» **WHAT IS BEING ASKED**:
Within the data below, determine how many lines contain "CROSS" and supply only that figure.

» **DATA**:
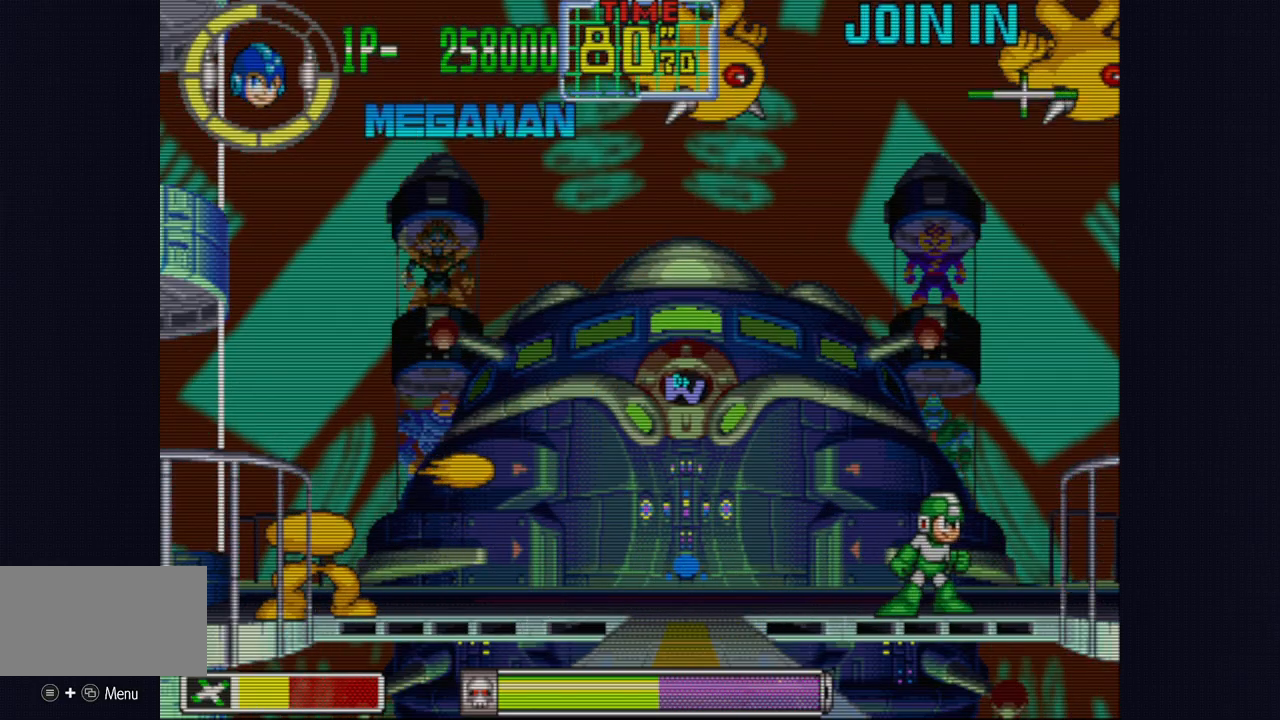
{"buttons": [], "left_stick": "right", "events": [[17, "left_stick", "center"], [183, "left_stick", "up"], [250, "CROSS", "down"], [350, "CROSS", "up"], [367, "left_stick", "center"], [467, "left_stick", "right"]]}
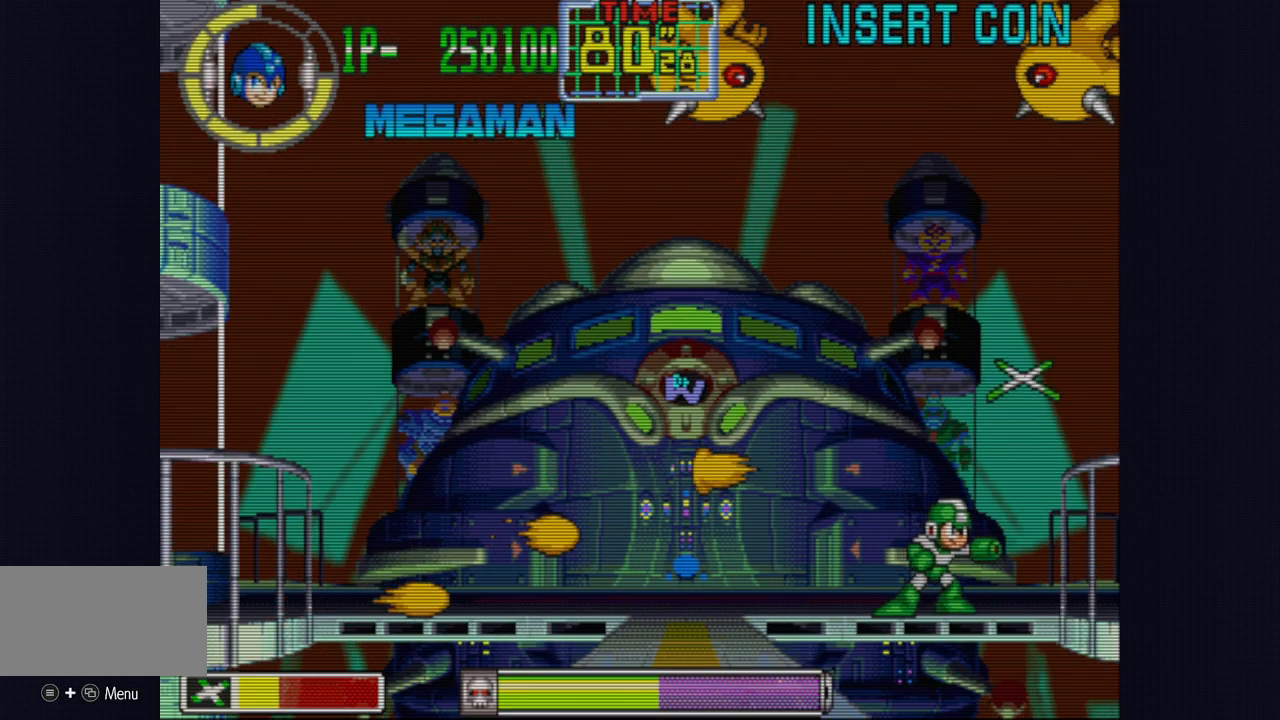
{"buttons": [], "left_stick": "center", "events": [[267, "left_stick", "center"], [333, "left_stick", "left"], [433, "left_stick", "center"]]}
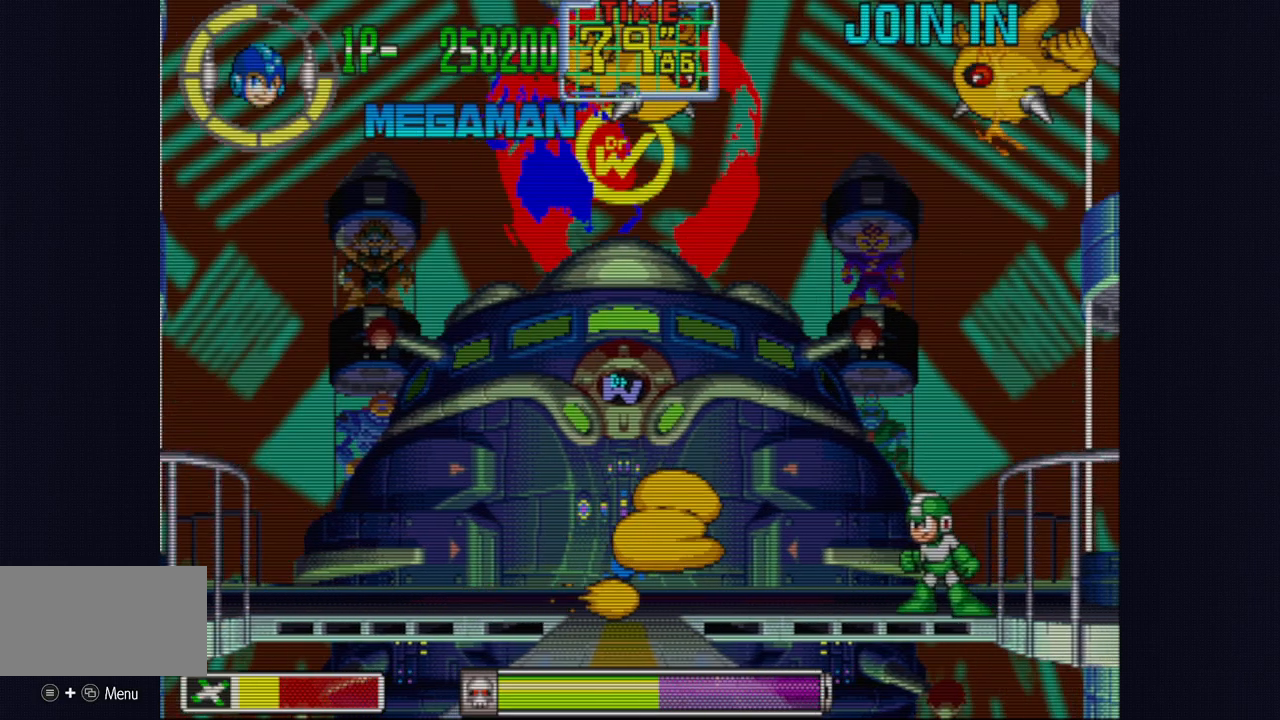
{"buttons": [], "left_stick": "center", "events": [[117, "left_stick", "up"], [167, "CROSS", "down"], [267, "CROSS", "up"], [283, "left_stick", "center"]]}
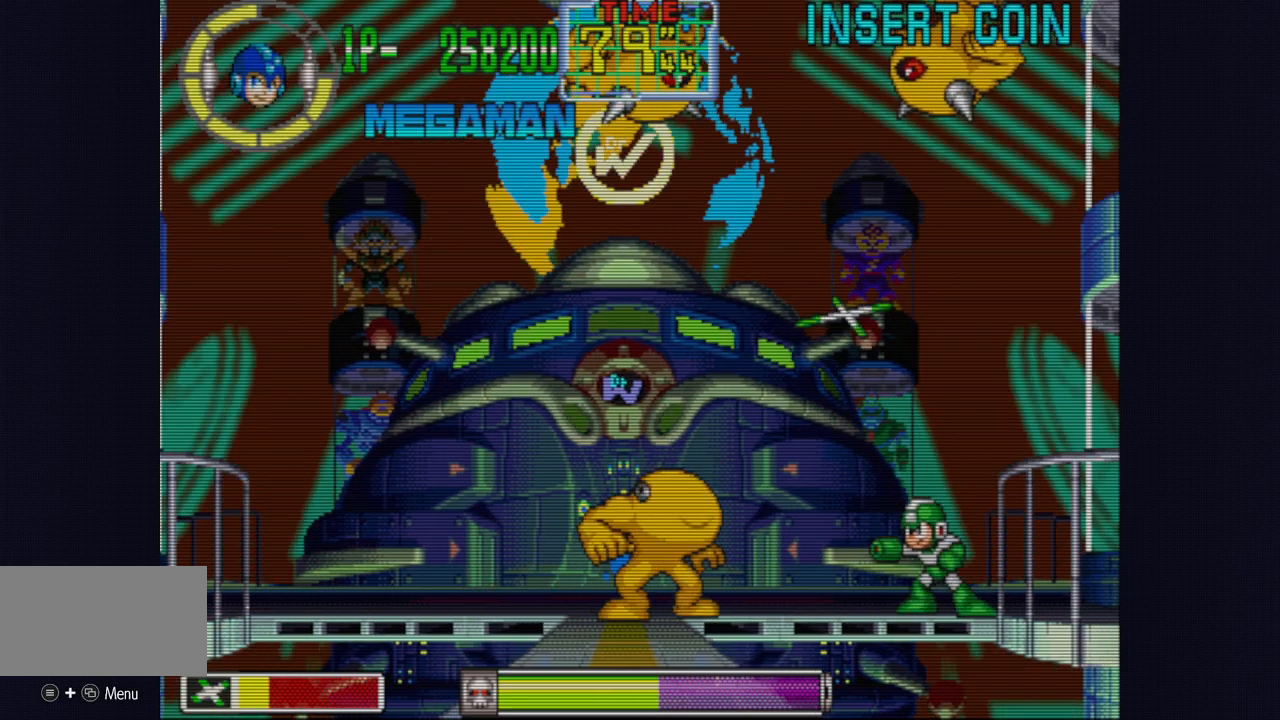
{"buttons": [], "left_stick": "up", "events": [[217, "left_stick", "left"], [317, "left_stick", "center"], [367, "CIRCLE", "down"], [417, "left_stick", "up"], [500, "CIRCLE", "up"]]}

» **FINISHED EXERCISE**:
2